The authors of this study also question the recommended daily amounts of vitamin D in the USA. These currently stand at 200, 400 and 600 IU for individuals aged <50 years, 50-70 years and older than 70 years respectively. However, they quote research [3] which suggests that 1000-2000 IU is what is required to satisfy most individual’s needs for vitamin D.

Some of this can be achieved through appropriate sun exposure. The authors state: The most potent sources of vitamin D are sunlight (about 3,000 IU vitamin D3 per 5 to 10 min of mid-day, midyear exposure of arms and legs for a light-skinned Caucasian). The authors also offer supplements as an alternative at a dose of 50,000 IU every 2 weeks, or 1000-2000 IU per day. The article also contains a list of some of the richer food sources of vitamin D, which I have reproduced below (food followed by the IU of vitamin D it contains in each serving).

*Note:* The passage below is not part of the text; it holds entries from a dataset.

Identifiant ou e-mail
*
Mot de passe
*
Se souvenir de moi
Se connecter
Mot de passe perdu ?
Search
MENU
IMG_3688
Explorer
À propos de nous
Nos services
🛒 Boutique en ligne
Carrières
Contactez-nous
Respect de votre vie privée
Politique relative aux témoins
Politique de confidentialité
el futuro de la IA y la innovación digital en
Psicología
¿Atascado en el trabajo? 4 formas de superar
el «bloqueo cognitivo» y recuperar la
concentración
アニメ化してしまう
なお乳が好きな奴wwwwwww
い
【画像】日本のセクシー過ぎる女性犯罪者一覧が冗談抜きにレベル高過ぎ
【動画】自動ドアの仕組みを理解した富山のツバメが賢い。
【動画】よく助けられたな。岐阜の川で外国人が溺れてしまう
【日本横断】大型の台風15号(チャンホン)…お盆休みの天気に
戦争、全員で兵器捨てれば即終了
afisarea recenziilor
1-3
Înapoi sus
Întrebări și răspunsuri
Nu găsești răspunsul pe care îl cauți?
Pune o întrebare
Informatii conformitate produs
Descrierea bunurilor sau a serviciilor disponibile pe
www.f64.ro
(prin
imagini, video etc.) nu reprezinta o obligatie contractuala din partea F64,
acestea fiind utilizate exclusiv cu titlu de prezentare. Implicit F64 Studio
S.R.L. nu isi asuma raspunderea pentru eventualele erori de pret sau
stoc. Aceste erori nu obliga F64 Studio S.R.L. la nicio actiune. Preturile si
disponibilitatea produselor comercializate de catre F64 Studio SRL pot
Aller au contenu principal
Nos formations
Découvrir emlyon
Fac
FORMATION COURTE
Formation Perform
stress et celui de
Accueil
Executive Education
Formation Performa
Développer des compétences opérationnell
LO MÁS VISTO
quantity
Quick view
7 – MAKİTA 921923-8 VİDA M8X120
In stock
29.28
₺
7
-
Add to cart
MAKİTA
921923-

Cod liver oil, 1 tablespoon 1,360
Wild-caught salmon, 3 oz 600″1,000
Farmed salmon, 3 oz 100″250
Mackerel, cooked, 3 oz 345
Tuna fish, canned in oil, 3 oz 200
Sardines (with bones), canned in oil, drained, 1 oz 250
Vitamin D fortified milk 1 cup 98

In individuals who have proven vitamin D deficiency (25(OH)D levels of less than 20 ng/ml), the authors recommend starting by loading individuals with 50,000 IU of vitamin D per week for 8 weeks.


1. Wang TJ, et al. Vitamin D deficiency and risk of cardiovascular disease. Circulation 2008;117(4):503-11

2. Lee JH, et al. Vitamin D Deficiency: An Important, Common, and Easily Treatable Cardiovascular Risk Factor? J Am Coll Cardiol, 2008; 52:1949-1956

3. Bischoff-Ferrari HA, et al. Estimation of optimal serum concentrations of 25-hydroxyvitamin D for multiple health outcomes Am J Clin Nutr 2006;84:18-28.